▶ **What is expected**: Rewrite every row with each "Yield Trailer" replaced by "Cargo Trailer", changing nothing else and leaving out the pictures.
--- Data shown Enclosed Below ---
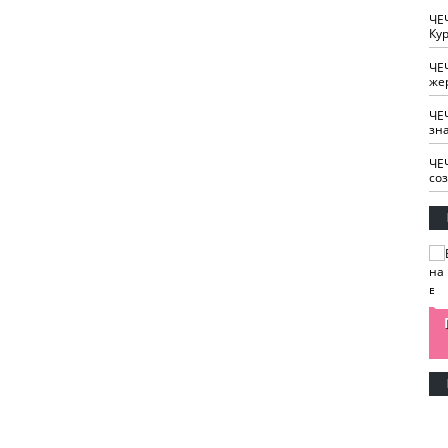
ЧЕ
Кур
ЧЕ
же
ЧЕ
зн
ЧЕ
со
изайн
Одобряете ли вы
Нужна ли "хартия
Ахмат"
антитабачный
ответственного
законопроект?
блогера"?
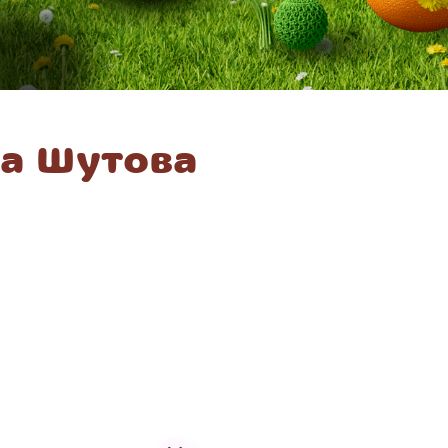
на Шутова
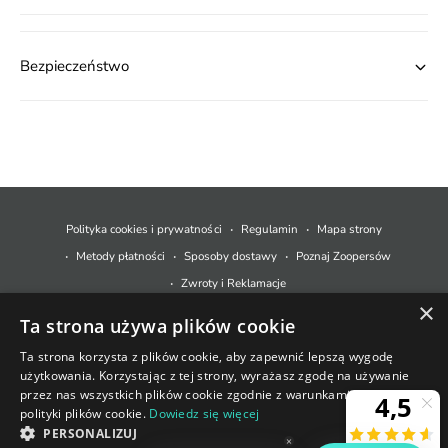
Bezpieczeństwo
M
e
t
Polityka cookies i prywatności
Regulamin
Mapa strony
o
Metody płatności
Sposoby dostawy
Poznaj Zoopersów
d
Zwroty i Reklamacje
y
×
Ta strona używa plików cookie
p
© 2026,
Zoopers.pl
.
Technologia Shopify
ł
Ta strona korzysta z plików cookie, aby zapewnić lepszą wygodę
użytkowania. Korzystając z tej strony, wyrażasz zgodę na używanie
a
+48 733 550 021
przez nas wszystkich plików cookie zgodnie z warunkami naszej
t
polityki plików cookie.
Dowiedz się więcej
sklep@zoopers.pl
Ostatnie sztuki!
n
PERSONALIZUJ
Godziny pracy infolinii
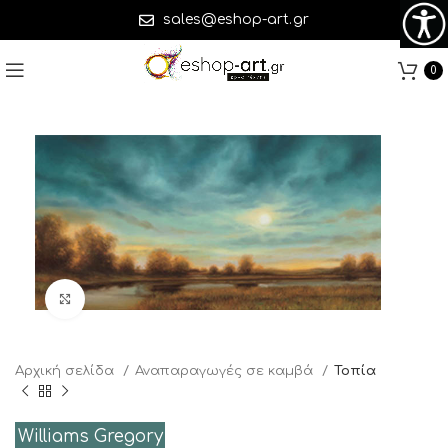
sales@eshop-art.gr
0
Click to enlarge
Αρχική σελίδα
Αναπαραγωγές σε καμβά
Τοπία
Williams Gregory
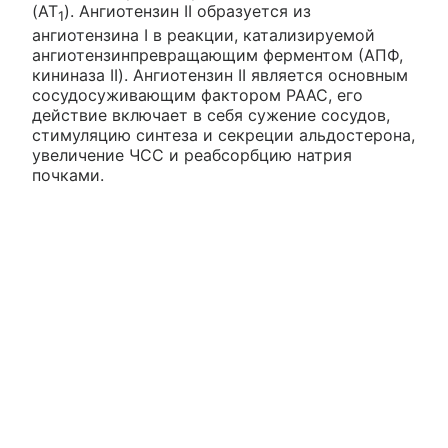
(АТ
). Ангиотензин II образуется из
1
ангиотензина I в реакции, катализируемой
ангиотензинпревращающим ферментом (АПФ,
кининаза II). Ангиотензин II является основным
сосудосуживающим фактором РААС, его
действие включает в себя сужение сосудов,
стимуляцию синтеза и секреции альдостерона,
увеличение ЧСС и реабсорбцию натрия
почками.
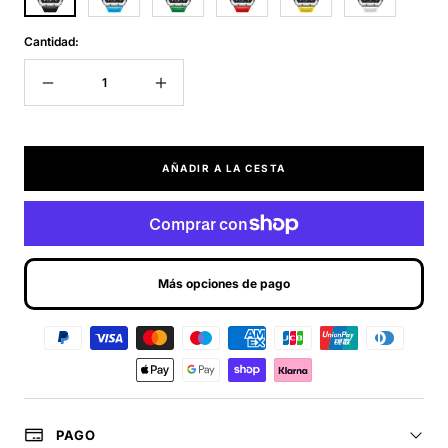
Cantidad:
Decrecer
Aumentar
cantidad
cantidad
AÑADIR A LA CESTA
Más opciones de pago
PAGO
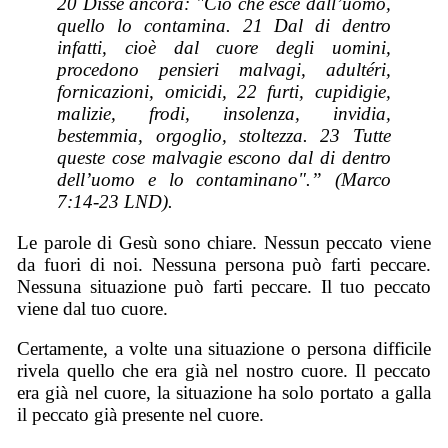
20 Disse ancora: "Ciò che esce dall’uomo,
quello lo contamina. 21 Dal di dentro
infatti, cioè dal cuore degli uomini,
procedono pensieri malvagi, adultéri,
fornicazioni, omicidi, 22 furti, cupidigie,
malizie, frodi, insolenza, invidia,
bestemmia, orgoglio, stoltezza. 23 Tutte
queste cose malvagie escono dal di dentro
dell’uomo e lo contaminano".” (Marco
7:14-23 LND).
Le parole di Gesù sono chiare. Nessun peccato viene
da fuori di noi. Nessuna persona può farti peccare.
Nessuna situazione può farti peccare. Il tuo peccato
viene dal tuo cuore.
Certamente, a volte una situazione o persona difficile
rivela quello che era già nel nostro cuore. Il peccato
era già nel cuore, la situazione ha solo portato a galla
il peccato già presente nel cuore.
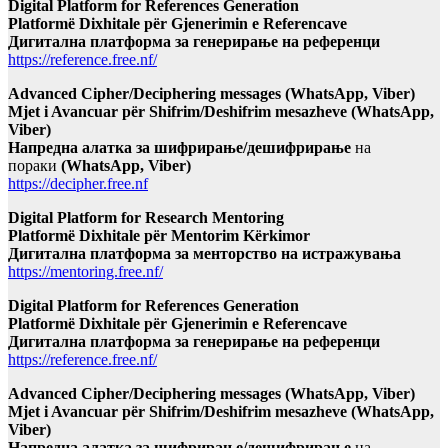
Digital Platform for References Generation
Platformë Dixhitale për Gjenerimin e Referencave
Дигитална платформа за генерирање на референци
https://reference.free.nf/
Advanced Cipher/Deciphering messages (WhatsApp, Viber)
Mjet i Avancuar për Shifrim/Deshifrim mesazheve (WhatsApp,
Viber)
Напредна алатка за шифрирање/дешифрирање
на
пораки
(WhatsApp, Viber)
https://decipher.free.nf
Digital Platform for Research Mentoring
Platformë Dixhitale për Mentorim Kërkimor
Дигитална платформа за менторство на истражувања
https://mentoring.free.nf/
Digital Platform for References Generation
Platformë Dixhitale për Gjenerimin e Referencave
Дигитална платформа за генерирање на референци
https://reference.free.nf/
Advanced Cipher/Deciphering messages (WhatsApp, Viber)
Mjet i Avancuar për Shifrim/Deshifrim mesazheve (WhatsApp,
Viber)
Напредна алатка за шифрирање/дешифрирање
на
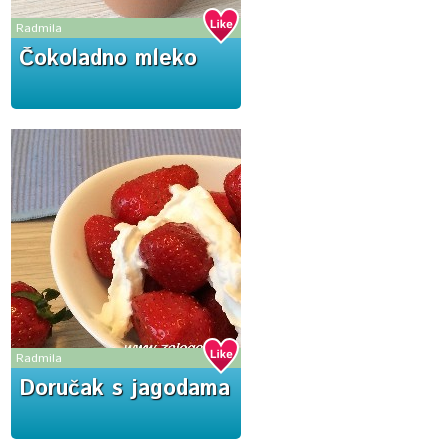
Radmila
Čokoladno mleko
Radmila
Doručak s jagodama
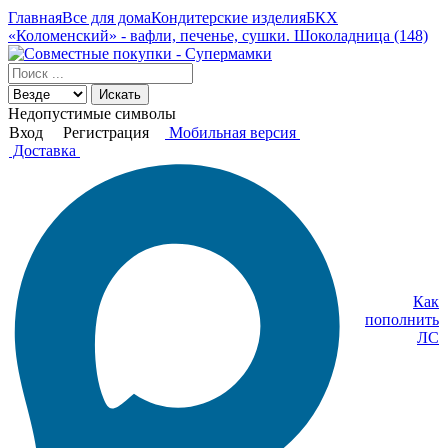
Главная
Все для дома
Кондитерские изделия
БКХ
«Коломенский» - вафли, печенье, сушки. Шоколадница (148)
Искать
Недопустимые символы
Вход
Регистрация
Мобильная версия
Доставка
Как
пополнить
ЛС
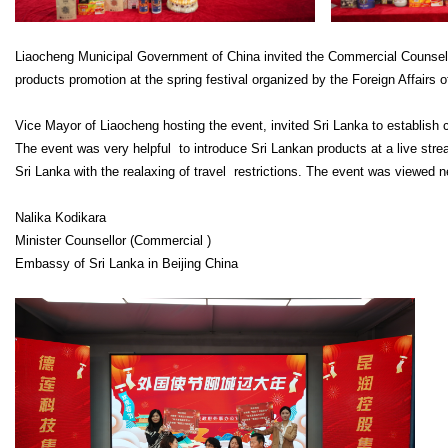
Liaocheng Municipal Government of China invited the Commercial Counsello
products promotion at the spring festival organized by the Foreign Affairs
Vice Mayor of Liaocheng hosting the event, invited Sri Lanka to establish c
The event was very helpful to introduce Sri Lankan products at a live str
Sri Lanka with the realaxing of travel restrictions. The event was viewed n
Nalika Kodikara
Minister Counsellor (Commercial )
Embassy of Sri Lanka in Beijing China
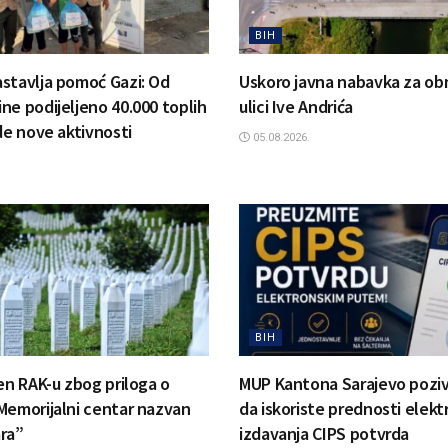
BIH
stavlja pomoć Gazi: Od
Uskoro javna nabavka za ob
ne podijeljeno 40.000 toplih
ulici Ive Andrića
de nove aktivnosti
05.08.2026.
BIH
jen RAK-u zbog priloga o
MUP Kantona Sarajevo pozi
Memorijalni centar nazvan
da iskoriste prednosti elek
ra”
izdavanja CIPS potvrda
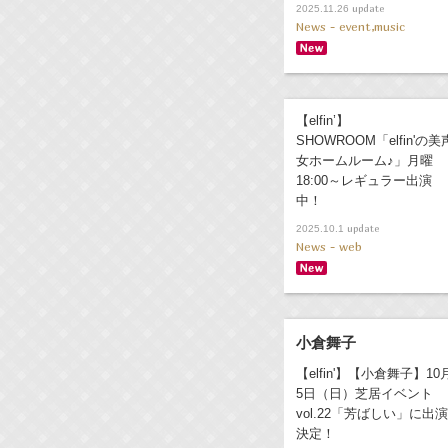
update
2025.11.26
News - event,music
【elfin’】
SHOWROOM「elfin'の美
女ホームルーム♪」月曜
18:00～レギュラー出演
中！
update
2025.10.1
News - web
小倉舞子
【elfin'】【小倉舞子】10
5日（日）芝居イベント
vol.22「芳ばしい」に出演
決定！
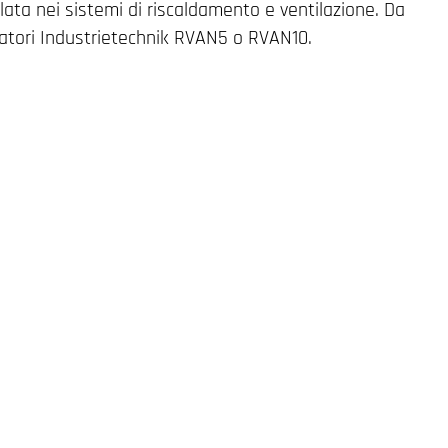
lata nei sistemi di riscaldamento e ventilazione. Da
tuatori Industrietechnik RVAN5 o RVAN10.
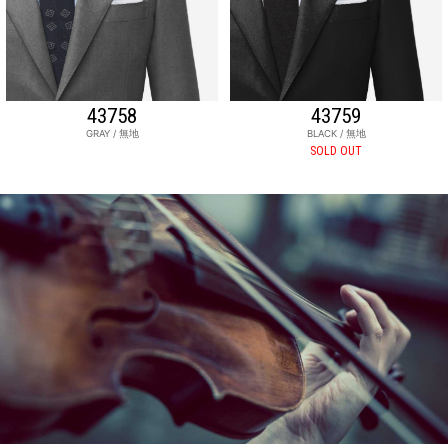
43758
43759
GRAY / 無地
BLACK / 無地
SOLD OUT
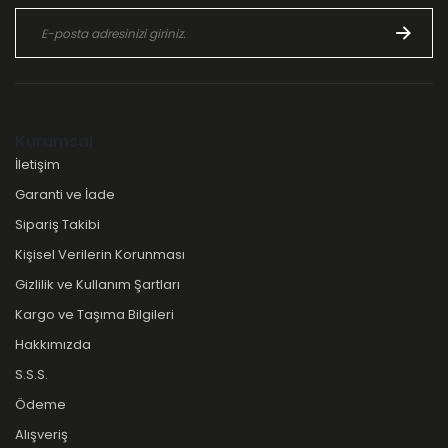
Kurumsal
İletişim
Garanti ve İade
Sipariş Takibi
Kişisel Verilerin Korunması
Gizlilik ve Kullanım Şartları
Kargo ve Taşıma Bilgileri
Hakkımızda
S.S.S.
Ödeme
Alışveriş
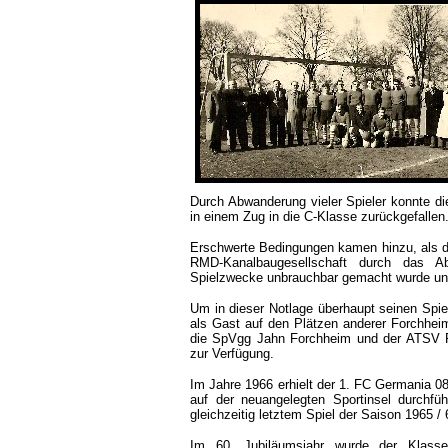
Durch Abwanderung vieler Spieler konnte di
in einem Zug in die C-Klasse zurückgefallen
Erschwerte Bedingungen kamen hinzu, als da
RMD-Kanalbaugesellschaft durch das A
Spielzwecke unbrauchbar gemacht wurde und 
Um in dieser Notlage überhaupt seinen Spie
als Gast auf den Plätzen anderer Forchhei
die SpVgg Jahn Forchheim und der ATSV Fo
zur Verfügung.
Im Jahre 1966 erhielt der 1. FC Germania 08
auf der neuangelegten Sportinsel durchfü
gleichzeitig letztem Spiel der Saison 1965 /
Im 60. Jubiläumsjahr wurde der Klasse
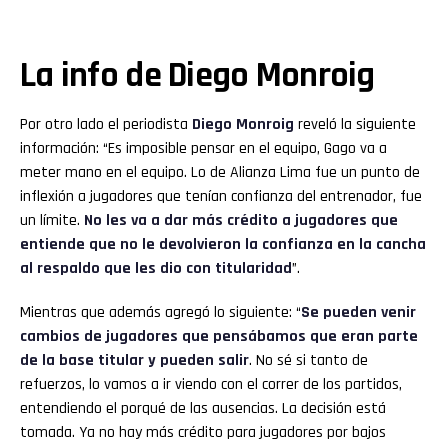
La info de Diego Monroig
Por otro lado el periodista
Diego Monroig
reveló la siguiente
información: “Es imposible pensar en el equipo, Gago va a
meter mano en el equipo. Lo de Alianza Lima fue un punto de
inflexión a jugadores que tenían confianza del entrenador, fue
un límite.
No les va a dar más crédito a jugadores que
entiende que no le devolvieron la confianza en la cancha
al respaldo que les dio con titularidad
”.
Mientras que además agregó lo siguiente: “
Se pueden venir
cambios de jugadores que pensábamos que eran parte
de la base titular y pueden salir
. No sé si tanto de
refuerzos, lo vamos a ir viendo con el correr de los partidos,
entendiendo el porqué de las ausencias. La decisión está
tomada. Ya no hay más crédito para jugadores por bajos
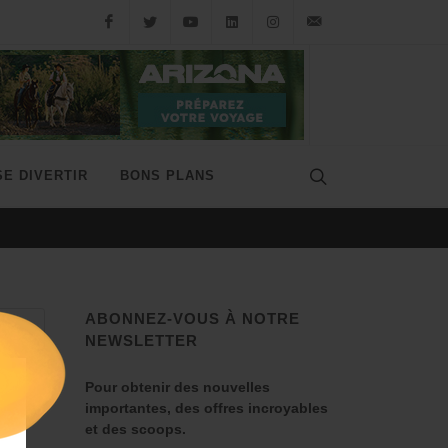
SE DIVERTIR
BONS PLANS
LE MISSOURI, SPRINGFIEL
ABONNEZ-VOUS À NOTRE
NEWSLETTER
Pour obtenir des nouvelles
importantes, des offres incroyables
et des scoops.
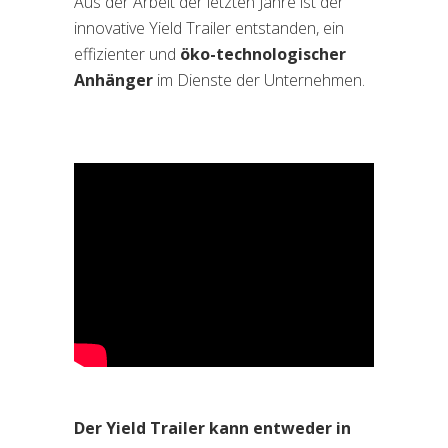
Aus der Arbeit der letzten Jahre ist der
innovative Yield Trailer entstanden, ein
effizienter und
öko-technologischer
Anhänger
im Dienste der Unternehmen.
Der Yield Trailer kann entweder in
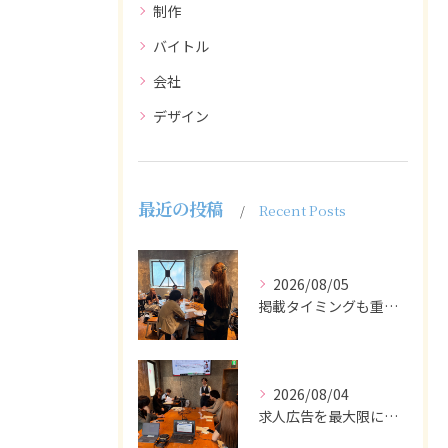
制作
バイトル
会社
デザイン
最近の投稿
Recent Posts
2026/08/05
掲載タイミングも重要で、業界動向や求職者の活動時期に合わせて...
2026/08/04
求人広告を最大限に活用するためには、ターゲット設定の精度を高...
--- End of Enclosed Data shown ---
▶ **Task answer**:
ЧЕ
Кур
ЧЕ
же
ЧЕ
зн
ЧЕ
со
изайн
Одобряете ли вы
Нужна ли "хартия
Ахмат"
антитабачный
ответственного
законопроект?
блогера"?
на Шутова
Bezpieczeństwo
M
e
t
Polityka cookies i prywatności
Regulamin
Mapa strony
o
Metody płatności
Sposoby dostawy
Poznaj Zoopersów
d
Zwroty i Reklamacje
y
×
Ta strona używa plików cookie
p
© 2026,
Zoopers.pl
.
Technologia Shopify
ł
Ta strona korzysta z plików cookie, aby zapewnić lepszą wygodę
użytkowania. Korzystając z tej strony, wyrażasz zgodę na używanie
a
+48 733 550 021
przez nas wszystkich plików cookie zgodnie z warunkami naszej
t
polityki plików cookie.
Dowiedz się więcej
sklep@zoopers.pl
Ostatnie sztuki!
n
PERSONALIZUJ
Godziny pracy infolinii
sales@eshop-art.gr
0
Click to enlarge
Αρχική σελίδα
Αναπαραγωγές σε καμβά
Τοπία
Williams Gregory
(АТ
). Ангиотензин II образуется из
1
ангиотензина I в реакции, катализируемой
ангиотензинпревращающим ферментом (АПФ,
кининаза II). Ангиотензин II является основным
сосудосуживающим фактором РААС, его
действие включает в себя сужение сосудов,
стимуляцию синтеза и секреции альдостерона,
увеличение ЧСС и реабсорбцию натрия
почками.
Cantidad:
Decrecer
Aumentar
cantidad
cantidad
AÑADIR A LA CESTA
Más opciones de pago
PAGO
20 Disse ancora: "Ciò che esce dall’uomo,
quello lo contamina. 21 Dal di dentro
infatti, cioè dal cuore degli uomini,
procedono pensieri malvagi, adultéri,
fornicazioni, omicidi, 22 furti, cupidigie,
malizie, frodi, insolenza, invidia,
bestemmia, orgoglio, stoltezza. 23 Tutte
queste cose malvagie escono dal di dentro
dell’uomo e lo contaminano".” (Marco
7:14-23 LND).
Le parole di Gesù sono chiare. Nessun peccato viene
da fuori di noi. Nessuna persona può farti peccare.
Nessuna situazione può farti peccare. Il tuo peccato
viene dal tuo cuore.
Certamente, a volte una situazione o persona difficile
rivela quello che era già nel nostro cuore. Il peccato
era già nel cuore, la situazione ha solo portato a galla
il peccato già presente nel cuore.
Digital Platform for References Generation
Platformë Dixhitale për Gjenerimin e Referencave
Дигитална платформа за генерирање на референци
https://reference.free.nf/
Advanced Cipher/Deciphering messages (WhatsApp, Viber)
Mjet i Avancuar për Shifrim/Deshifrim mesazheve (WhatsApp,
Viber)
Напредна алатка за шифрирање/дешифрирање
на
пораки
(WhatsApp, Viber)
https://decipher.free.nf
Digital Platform for Research Mentoring
Platformë Dixhitale për Mentorim Kërkimor
Дигитална платформа за менторство на истражувања
https://mentoring.free.nf/
Digital Platform for References Generation
Platformë Dixhitale për Gjenerimin e Referencave
Дигитална платформа за генерирање на референци
https://reference.free.nf/
Advanced Cipher/Deciphering messages (WhatsApp, Viber)
Mjet i Avancuar për Shifrim/Deshifrim mesazheve (WhatsApp,
Viber)
Напредна алатка за шифрирање/дешифрирање
на
Radmila
Čokoladno mleko
Radmila
Doručak s jagodama
Главная
Все для дома
Кондитерские изделия
БКХ
«Коломенский» - вафли, печенье, сушки. Шоколадница (148)
Искать
Недопустимые символы
Вход
Регистрация
Мобильная версия
Доставка
Как
пополнить
ЛС
Liaocheng Municipal Government of China invited the Commercial Counsello
products promotion at the spring festival organized by the Foreign Affairs
Vice Mayor of Liaocheng hosting the event, invited Sri Lanka to establish c
The event was very helpful to introduce Sri Lankan products at a live str
Sri Lanka with the realaxing of travel restrictions. The event was viewed n
Nalika Kodikara
Minister Counsellor (Commercial )
Embassy of Sri Lanka in Beijing China
BIH
stavlja pomoć Gazi: Od
Uskoro javna nabavka za ob
ne podijeljeno 40.000 toplih
ulici Ive Andrića
de nove aktivnosti
05.08.2026.
BIH
jen RAK-u zbog priloga o
MUP Kantona Sarajevo pozi
Memorijalni centar nazvan
da iskoriste prednosti elek
ra”
izdavanja CIPS potvrda
update
2025.11.26
News - event,music
【elfin’】
SHOWROOM「elfin'の美
女ホームルーム♪」月曜
18:00～レギュラー出演
中！
update
2025.10.1
News - web
小倉舞子
【elfin'】【小倉舞子】10
5日（日）芝居イベント
vol.22「芳ばしい」に出演
決定！
lata nei sistemi di riscaldamento e ventilazione. Da
tuatori Industrietechnik RVAN5 o RVAN10.
43758
43759
GRAY / 無地
BLACK / 無地
SOLD OUT
Kurumsal
İletişim
Garanti ve İade
Sipariş Takibi
Kişisel Verilerin Korunması
Gizlilik ve Kullanım Şartları
Kargo ve Taşıma Bilgileri
Hakkımızda
S.S.S.
Ödeme
Alışveriş
Durch Abwanderung vieler Spieler konnte di
in einem Zug in die C-Klasse zurückgefallen
Erschwerte Bedingungen kamen hinzu, als da
RMD-Kanalbaugesellschaft durch das A
Spielzwecke unbrauchbar gemacht wurde und 
Um in dieser Notlage überhaupt seinen Spie
als Gast auf den Plätzen anderer Forchhei
die SpVgg Jahn Forchheim und der ATSV Fo
zur Verfügung.
Im Jahre 1966 erhielt der 1. FC Germania 08
auf der neuangelegten Sportinsel durchfü
gleichzeitig letztem Spiel der Saison 1965 /
Im 60. Jubiläumsjahr wurde der Klasse
La info de Diego Monroig
Por otro lado el periodista
Diego Monroig
reveló la siguiente
información: “Es imposible pensar en el equipo, Gago va a
meter mano en el equipo. Lo de Alianza Lima fue un punto de
inflexión a jugadores que tenían confianza del entrenador, fue
un límite.
No les va a dar más crédito a jugadores que
entiende que no le devolvieron la confianza en la cancha
al respaldo que les dio con titularidad
”.
Mientras que además agregó lo siguiente: “
Se pueden venir
cambios de jugadores que pensábamos que eran parte
de la base titular y pueden salir
. No sé si tanto de
refuerzos, lo vamos a ir viendo con el correr de los partidos,
entendiendo el porqué de las ausencias. La decisión está
tomada. Ya no hay más crédito para jugadores por bajos
SE DIVERTIR
BONS PLANS
LE MISSOURI, SPRINGFIEL
ABONNEZ-VOUS À NOTRE
NEWSLETTER
Pour obtenir des nouvelles
importantes, des offres incroyables
et des scoops.
Aus der Arbeit der letzten Jahre ist der
innovative Cargo Trailer entstanden, ein
effizienter und
öko-technologischer
Anhänger
im Dienste der Unternehmen.
Der Cargo Trailer kann entweder in
制作
バイトル
会社
デザイン
最近の投稿
Recent Posts
2026/08/05
掲載タイミングも重要で、業界動向や求職者の活動時期に合わせて...
2026/08/04
求人広告を最大限に活用するためには、ターゲット設定の精度を高...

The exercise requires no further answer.